Usulan itu pun disampaikan kepada Arcandra Tahar dan pelaku migas. Namun, pelaku migas menolak metode itu.”Pelaku bilang tidak mau deemed profit. Maunya ketentuan umum yang normal,” ujar Suahasil.

Alhasil, dalam penyusunan pajak gross split ini, ada tiga hal yang menjadi pegangan BKF. Pertama, perpajakan gross split dimaksudkan untuk mendorong industri hulu migas. Artinya pajak jangan dipungut di depan.

Dengan begitu industri hulu migas dan turunannya akan tumbuh. Sehingga bisa menjadi basis pajak. “Saya bilang ke teman Direktorat Jenderal Pajak jangan dimunculin pajak di depan. Nanti kalau industri ada, maka pajak muncul dengan sendirinya,” kata Suahasil.

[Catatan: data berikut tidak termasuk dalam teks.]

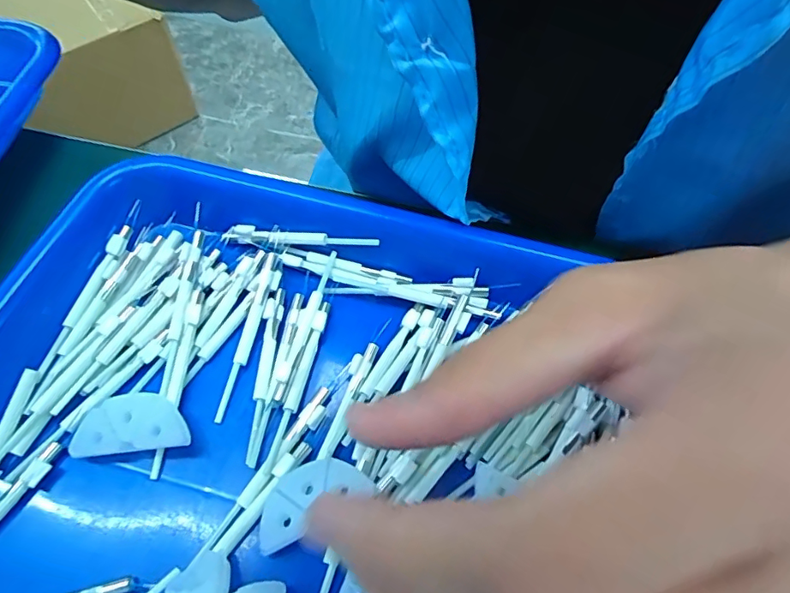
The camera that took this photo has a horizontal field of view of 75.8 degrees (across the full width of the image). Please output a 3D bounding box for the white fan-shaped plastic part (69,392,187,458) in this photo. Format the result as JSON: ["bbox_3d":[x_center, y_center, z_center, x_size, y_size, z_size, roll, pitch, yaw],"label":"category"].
[{"bbox_3d":[-0.092,0.044,0.177,0.039,0.007,0.019,-5,59,-4],"label":"white fan-shaped plastic part"}]

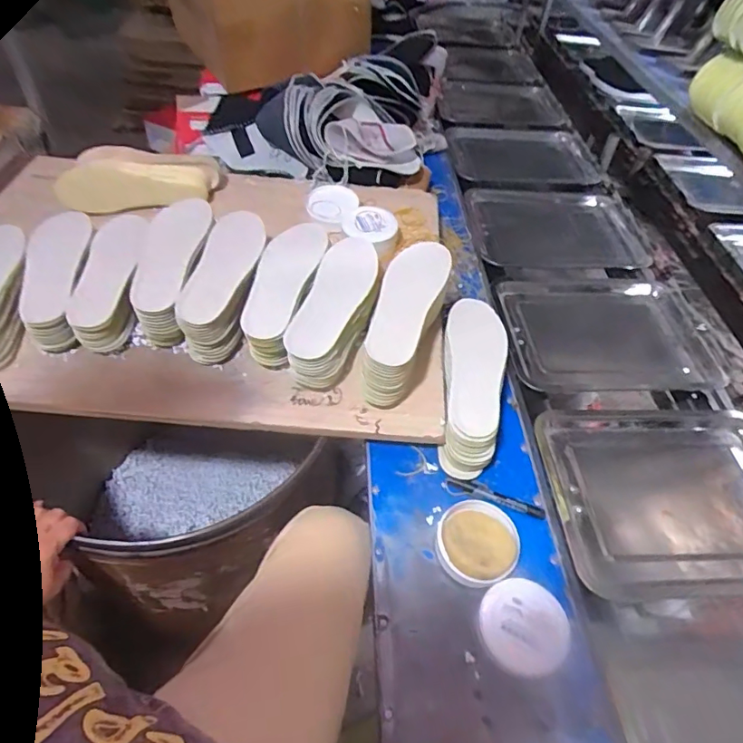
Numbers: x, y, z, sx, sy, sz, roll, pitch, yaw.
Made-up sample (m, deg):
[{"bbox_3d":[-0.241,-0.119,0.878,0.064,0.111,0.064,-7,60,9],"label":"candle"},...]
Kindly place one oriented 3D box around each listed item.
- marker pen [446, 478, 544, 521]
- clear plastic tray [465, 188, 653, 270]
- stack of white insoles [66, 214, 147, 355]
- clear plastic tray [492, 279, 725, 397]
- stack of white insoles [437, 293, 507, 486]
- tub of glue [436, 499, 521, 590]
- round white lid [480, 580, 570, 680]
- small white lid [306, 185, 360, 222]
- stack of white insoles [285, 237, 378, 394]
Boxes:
[{"bbox_3d":[0.175,0.177,0.712,0.138,0.014,0.020,19,51,9],"label":"marker pen"},{"bbox_3d":[0.388,-0.308,1.113,0.344,0.067,0.286,1,50,-5],"label":"clear plastic tray"},{"bbox_3d":[-0.418,-0.153,0.828,0.104,0.084,0.270,-6,51,-11],"label":"stack of white insoles"},{"bbox_3d":[0.393,-0.072,0.911,0.363,0.065,0.287,1,50,-5],"label":"clear plastic tray"},{"bbox_3d":[0.146,0.013,0.773,0.087,0.126,0.264,11,50,3],"label":"stack of white insoles"},{"bbox_3d":[0.135,0.217,0.651,0.095,0.052,0.102,3,50,-4],"label":"tub of glue"},{"bbox_3d":[0.182,0.303,0.604,0.099,0.025,0.099,3,50,-4],"label":"round white lid"},{"bbox_3d":[-0.072,-0.330,0.985,0.098,0.028,0.108,12,50,4],"label":"small white lid"},{"bbox_3d":[-0.049,-0.104,0.767,0.089,0.090,0.274,15,64,6],"label":"stack of white insoles"}]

Kedua adalah kepastian hukum. Dalam menyusun aturan ini, pemerintah akan meminimalkan daerah “abu-abu” yang bisa menjadi sumber ketidakpastian. Ketiga adalah penyederhanaan.

(Baca: Pemerintah Beri Dua Insentif Pajak Baru untuk Skema Gross Split)

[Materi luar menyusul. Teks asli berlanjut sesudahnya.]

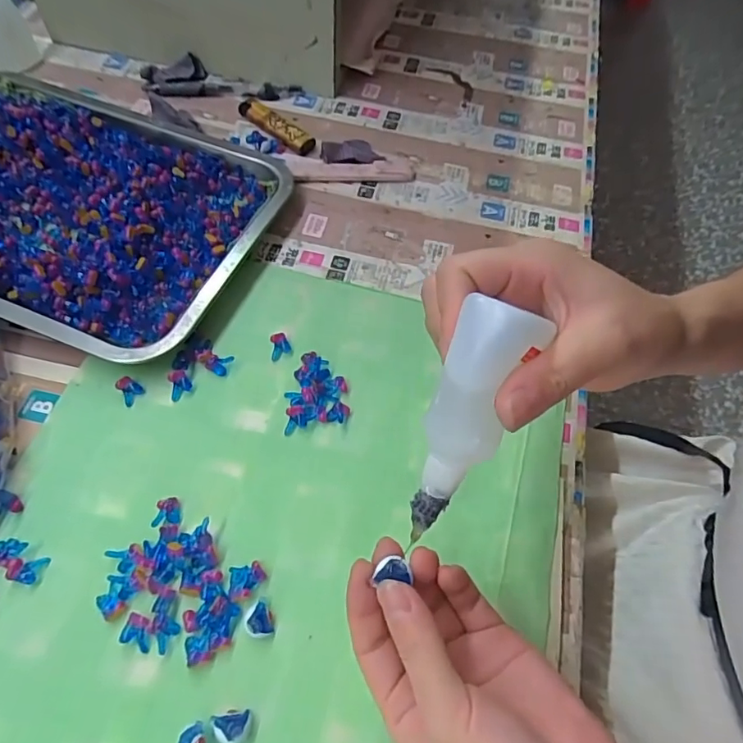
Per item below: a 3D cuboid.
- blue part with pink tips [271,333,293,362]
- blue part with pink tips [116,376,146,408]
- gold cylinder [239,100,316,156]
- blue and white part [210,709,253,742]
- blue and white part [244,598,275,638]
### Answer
[{"bbox_3d":[-0.060,-0.017,0.351,0.013,0.007,0.016,-10,60,-9],"label":"blue part with pink tips"},{"bbox_3d":[-0.151,0.010,0.328,0.014,0.006,0.018,-38,68,-23],"label":"blue part with pink tips"},{"bbox_3d":[-0.084,-0.217,0.465,0.083,0.013,0.018,40,65,19],"label":"gold cylinder"},{"bbox_3d":[-0.064,0.161,0.240,0.017,0.009,0.013,-6,59,-7],"label":"blue and white part"},{"bbox_3d":[-0.057,0.123,0.265,0.013,0.008,0.018,-12,60,-10],"label":"blue and white part"}]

Tiga semangat skema kontrak bagi hasil 

Di sisi lain, Arcandra Tahar berharap peraturan pemerintah mengenai pajak gross split bisa cepat selesai. Ia juga menyampaikan setidaknya ada tiga semangat yang mendasari terbitnya skema kontrak bagi hasil gross split.

Semangat pertama adalah kepastian. Dengan skema ini kontraktor bisa menghitung sendiri besaran bagi hasilnya berdasarkan variabel yang ada pada kontrak gross split. Alhasil bisa menghindari perdebatan mengenai besaran pengembalian biaya operasi (cost recovery) karena seluruh biaya ditanggung kontraktor.

Kedua, kesederhanaan. Dalam skema kontrak gross split kontraktor akan lebih mudah mejalankan eksplorasi dan eksploitasi. Sebab KKKS tidak perlu lagi terlibat dalam membahas anggaran dengan SKK Migas setiap tahunnya.

Ketiga, efisiensi. Dengan skema gross split, kontraktor bisa melakukan pengadaan barang dan jasa secara mandiri. "Beri kita waktu untuk buktikan," kata Arcandra.